APPLY WHAT YOU READ:
(1) Repeat the passage of the plantar fasciitis article starting at "Plantar fasciitis is one" and ending at "in today’s blog.".
(2) In the plantar fasciitis article, what does the thick band of fibrous tissue on the bottom of the foot connect?

DOCUMENT EXCERPT:
Why Plantar Fasciitis Cases Increase In The Summer

Why Plantar Fasciitis Cases Increase In The Summer

Plantar fasciitis is one of the more common foot conditions we help patients with on a regular basis, and it seems that we also see an increase in patients with plantar fasciitis in the warm summer months. So what does the warmer weather have to do with the onset of plantar fasciitis? We explore the connection between summer and the onset of plantar fasciitis in today’s blog.

Plantar Fasciitis and the Summer
Plantar fasciitis is a foot condition that involves the development of inflammation of the thick band of fibrous tissue that runs across the bottom of your foot and connects your heel bone to your toes. So why does this inflammation tend to develop more in the summer months? Here are a couple of factors that are at play:

Activity Increases – People tend to be more active during the warm summer months, and that’s especially true in Minnesota where cold winters tend to keep us indoors. Staying active usually means more time on your feet, and this extra walking, running and stressing the feet can trigger plantar fascia inflammation. Overexertion is one of the most common factors that leads to the onset of plantar fasciitis.

Extracted data entries:
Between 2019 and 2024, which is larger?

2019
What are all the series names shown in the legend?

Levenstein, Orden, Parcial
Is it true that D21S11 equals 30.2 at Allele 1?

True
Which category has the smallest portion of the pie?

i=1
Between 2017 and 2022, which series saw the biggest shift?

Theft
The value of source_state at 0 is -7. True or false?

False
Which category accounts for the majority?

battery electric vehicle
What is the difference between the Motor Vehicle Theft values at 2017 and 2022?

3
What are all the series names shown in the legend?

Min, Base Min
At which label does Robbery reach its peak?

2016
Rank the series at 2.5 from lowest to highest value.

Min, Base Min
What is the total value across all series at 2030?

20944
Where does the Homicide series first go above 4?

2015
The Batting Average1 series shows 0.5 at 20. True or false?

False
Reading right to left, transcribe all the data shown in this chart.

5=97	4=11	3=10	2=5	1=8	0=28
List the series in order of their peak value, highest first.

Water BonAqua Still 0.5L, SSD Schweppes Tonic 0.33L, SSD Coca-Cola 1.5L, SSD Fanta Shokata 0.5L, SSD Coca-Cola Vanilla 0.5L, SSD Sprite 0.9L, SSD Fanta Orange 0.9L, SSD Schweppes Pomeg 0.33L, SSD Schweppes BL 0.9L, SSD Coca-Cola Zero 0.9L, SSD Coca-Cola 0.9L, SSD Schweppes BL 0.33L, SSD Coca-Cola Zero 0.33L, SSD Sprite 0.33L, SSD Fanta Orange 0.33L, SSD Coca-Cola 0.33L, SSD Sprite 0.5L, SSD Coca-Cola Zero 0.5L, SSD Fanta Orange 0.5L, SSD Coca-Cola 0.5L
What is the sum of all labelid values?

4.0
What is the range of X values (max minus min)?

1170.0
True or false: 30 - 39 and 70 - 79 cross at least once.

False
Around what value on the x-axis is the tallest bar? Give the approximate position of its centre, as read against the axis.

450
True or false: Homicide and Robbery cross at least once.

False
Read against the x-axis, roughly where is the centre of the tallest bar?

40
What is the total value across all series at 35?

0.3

SET OF ANSWERS:
(1)
Plantar fasciitis is one of the more common foot conditions we help patients with on a regular basis, and it seems that we also see an increase in patients with plantar fasciitis in the warm summer months. So what does the warmer weather have to do with the onset of plantar fasciitis? We explore the connection between summer and the onset of plantar fasciitis in today’s blog.

(2) It connects the heel bone to the toes.